En cualquier caso, y para hacer justicia, a la politización de temas que hasta ahora quedaban resguardados del ruido electoral, sacrificando el interés general por el partidista, han jugado todos. La violencia de género entró en campaña mucho antes de que se anunciaran elecciones y es un claro ejemplo de un consenso reciente y relativamente estable (la ley de 2004 del Gobierno de Zapatero y el pacto de Estado posterior los aprobaron todos los partidos políticos) que salta por los aires a partir de 2021. El consenso en torno a las pensiones sellado con el Pacto de Toledo de 1995 también se rompe por vez primera en estas elecciones. El PSOE ha criticado al PP la no revalorización de las pensiones en unos años en los que la austeridad impuesta por Bruselas dejaba escaso margen. Por otra parte, la última reforma de las pensiones no resuelve el problema de la sostenibilidad del sistema a largo plazo, pero, a juzgar por la crisis institucional y política que ha provocado en Francia la reforma del presidente Macron, el mérito de conseguir la aprobación de los principales agentes sociales, de Bruselas y de la calle, no es menor. El ingreso mínimo vital, aprobado en plena pandemia como la principal política antipobreza de ámbito estatal, también contó con los votos a favor de todos los partidos del arco parlamentario, con la única abstención de Vox. Hasta la reforma laboral de Díaz, que estuvo lejos de la unanimidad en el Parlamento, fue fruto de un laborioso acuerdo tripartito para terminar con la gran anomalía europea de la temporalidad del mercado laboral español. Finalmente, el keynesianismo de emergencia activado por el Gobierno español para hacer frente a las dos grandes crisis de los últimos tres años fue avalado, cuando no alentado, por los mismos organismos internacionales que en la crisis anterior provocaron la asfixia fiscal de no pocos países.

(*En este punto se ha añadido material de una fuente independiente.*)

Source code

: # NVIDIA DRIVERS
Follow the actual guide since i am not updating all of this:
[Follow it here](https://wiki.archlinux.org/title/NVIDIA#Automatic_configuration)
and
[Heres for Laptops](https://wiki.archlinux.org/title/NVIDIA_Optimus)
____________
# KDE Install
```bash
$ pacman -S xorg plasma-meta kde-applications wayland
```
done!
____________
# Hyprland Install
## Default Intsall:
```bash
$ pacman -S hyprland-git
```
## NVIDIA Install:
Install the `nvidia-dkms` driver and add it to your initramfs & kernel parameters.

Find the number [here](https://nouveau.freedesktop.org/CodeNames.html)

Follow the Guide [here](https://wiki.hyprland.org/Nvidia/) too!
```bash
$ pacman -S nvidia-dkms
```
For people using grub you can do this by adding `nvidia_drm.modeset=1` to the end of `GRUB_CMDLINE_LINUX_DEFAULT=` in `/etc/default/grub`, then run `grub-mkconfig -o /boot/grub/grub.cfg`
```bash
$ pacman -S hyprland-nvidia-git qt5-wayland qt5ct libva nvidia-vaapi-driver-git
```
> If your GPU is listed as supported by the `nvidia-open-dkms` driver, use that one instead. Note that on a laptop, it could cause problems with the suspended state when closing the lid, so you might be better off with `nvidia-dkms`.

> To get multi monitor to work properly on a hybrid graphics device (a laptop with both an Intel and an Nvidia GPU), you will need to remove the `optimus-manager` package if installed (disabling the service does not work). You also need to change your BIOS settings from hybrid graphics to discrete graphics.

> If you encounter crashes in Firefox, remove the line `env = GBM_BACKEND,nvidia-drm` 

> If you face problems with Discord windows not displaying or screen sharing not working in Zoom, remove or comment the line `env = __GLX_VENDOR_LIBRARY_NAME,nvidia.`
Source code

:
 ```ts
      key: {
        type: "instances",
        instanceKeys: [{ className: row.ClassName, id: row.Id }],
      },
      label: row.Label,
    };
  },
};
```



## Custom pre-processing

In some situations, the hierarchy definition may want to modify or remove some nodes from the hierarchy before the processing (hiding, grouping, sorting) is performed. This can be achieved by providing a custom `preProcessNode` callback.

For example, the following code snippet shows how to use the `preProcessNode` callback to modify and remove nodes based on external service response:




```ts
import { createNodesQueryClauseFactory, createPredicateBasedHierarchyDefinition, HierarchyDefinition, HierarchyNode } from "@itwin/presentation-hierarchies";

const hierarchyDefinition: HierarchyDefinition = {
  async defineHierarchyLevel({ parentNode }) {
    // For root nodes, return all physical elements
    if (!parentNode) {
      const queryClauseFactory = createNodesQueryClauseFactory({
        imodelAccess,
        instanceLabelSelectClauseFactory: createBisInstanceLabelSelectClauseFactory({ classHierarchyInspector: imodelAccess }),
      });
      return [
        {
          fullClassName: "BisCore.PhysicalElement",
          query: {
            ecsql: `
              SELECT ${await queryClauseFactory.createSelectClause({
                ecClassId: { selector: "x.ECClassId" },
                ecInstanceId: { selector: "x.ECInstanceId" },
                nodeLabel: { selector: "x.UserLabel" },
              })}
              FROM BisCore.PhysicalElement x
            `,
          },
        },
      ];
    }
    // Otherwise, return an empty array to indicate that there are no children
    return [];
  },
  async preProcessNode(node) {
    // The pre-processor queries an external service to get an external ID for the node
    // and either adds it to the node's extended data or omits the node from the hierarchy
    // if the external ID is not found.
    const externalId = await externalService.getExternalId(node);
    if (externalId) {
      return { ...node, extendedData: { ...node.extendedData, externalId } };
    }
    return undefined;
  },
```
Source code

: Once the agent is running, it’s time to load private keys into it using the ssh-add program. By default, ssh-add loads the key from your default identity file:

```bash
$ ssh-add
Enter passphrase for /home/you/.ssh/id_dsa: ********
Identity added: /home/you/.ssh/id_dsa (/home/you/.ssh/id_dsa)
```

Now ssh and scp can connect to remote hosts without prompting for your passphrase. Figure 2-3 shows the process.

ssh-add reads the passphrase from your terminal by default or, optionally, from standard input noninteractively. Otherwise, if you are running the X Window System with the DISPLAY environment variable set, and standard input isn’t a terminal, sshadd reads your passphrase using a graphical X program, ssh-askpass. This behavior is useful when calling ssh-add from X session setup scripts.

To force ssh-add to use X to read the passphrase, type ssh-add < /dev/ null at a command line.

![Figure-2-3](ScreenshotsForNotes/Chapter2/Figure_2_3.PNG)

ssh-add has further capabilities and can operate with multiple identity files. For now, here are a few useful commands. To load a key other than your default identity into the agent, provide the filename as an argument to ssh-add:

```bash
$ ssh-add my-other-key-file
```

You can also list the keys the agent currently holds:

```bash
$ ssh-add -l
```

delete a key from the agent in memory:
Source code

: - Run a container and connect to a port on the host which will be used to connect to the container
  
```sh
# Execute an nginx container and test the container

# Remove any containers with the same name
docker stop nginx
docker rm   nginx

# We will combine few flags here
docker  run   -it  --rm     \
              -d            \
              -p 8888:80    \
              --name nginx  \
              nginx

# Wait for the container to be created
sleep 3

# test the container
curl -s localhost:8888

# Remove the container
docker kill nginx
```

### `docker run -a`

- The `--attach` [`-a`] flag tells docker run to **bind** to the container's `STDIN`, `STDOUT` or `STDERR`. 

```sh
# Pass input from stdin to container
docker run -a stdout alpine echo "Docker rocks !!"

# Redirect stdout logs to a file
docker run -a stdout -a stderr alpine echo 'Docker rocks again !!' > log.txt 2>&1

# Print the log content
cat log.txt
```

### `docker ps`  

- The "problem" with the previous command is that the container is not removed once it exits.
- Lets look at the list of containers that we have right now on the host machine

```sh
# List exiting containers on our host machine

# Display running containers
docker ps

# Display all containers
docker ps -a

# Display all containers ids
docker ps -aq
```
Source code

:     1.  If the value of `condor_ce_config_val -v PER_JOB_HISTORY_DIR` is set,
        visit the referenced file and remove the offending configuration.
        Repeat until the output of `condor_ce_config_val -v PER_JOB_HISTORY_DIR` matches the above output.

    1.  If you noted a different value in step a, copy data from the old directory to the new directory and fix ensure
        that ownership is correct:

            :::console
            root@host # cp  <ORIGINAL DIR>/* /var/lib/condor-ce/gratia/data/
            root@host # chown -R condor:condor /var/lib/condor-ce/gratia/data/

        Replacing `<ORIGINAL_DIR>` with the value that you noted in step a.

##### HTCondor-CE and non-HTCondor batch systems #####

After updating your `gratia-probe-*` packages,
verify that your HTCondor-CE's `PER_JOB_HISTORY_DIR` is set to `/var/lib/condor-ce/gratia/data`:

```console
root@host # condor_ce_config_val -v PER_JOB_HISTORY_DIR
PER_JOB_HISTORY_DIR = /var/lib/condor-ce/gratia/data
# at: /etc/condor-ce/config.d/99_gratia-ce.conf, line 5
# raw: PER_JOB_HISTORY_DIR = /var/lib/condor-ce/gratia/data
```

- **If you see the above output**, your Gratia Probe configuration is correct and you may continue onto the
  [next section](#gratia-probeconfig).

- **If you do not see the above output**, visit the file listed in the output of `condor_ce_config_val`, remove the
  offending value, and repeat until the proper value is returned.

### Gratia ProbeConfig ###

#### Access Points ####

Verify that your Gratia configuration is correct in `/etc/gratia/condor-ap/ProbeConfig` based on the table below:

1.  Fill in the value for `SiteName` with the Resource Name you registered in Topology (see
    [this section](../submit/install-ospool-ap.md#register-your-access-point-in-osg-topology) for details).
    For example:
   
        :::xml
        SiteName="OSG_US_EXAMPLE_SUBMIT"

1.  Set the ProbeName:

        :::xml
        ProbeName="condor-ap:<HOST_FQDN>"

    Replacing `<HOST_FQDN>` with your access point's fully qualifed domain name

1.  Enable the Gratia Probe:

Ni uno solo de los problemas que España arrastra en cohesión social los arreglaremos con ocurrencias programáticas de última hora ni con el impulso, decidido pero acotado, de un único Gobierno. Tan importante es llevar la iniciativa legislativa como asegurar su continuidad. Las olas de calor, los incendios y la progresiva desertificación de buena parte del país ni comienzan ni se paran con cada cambio de Gobierno. Necesitamos, como diría Ignatieff, encontrar esos buenos ejemplos que nos permita mantener viva la esperanza porque el destino sólo puede ser común.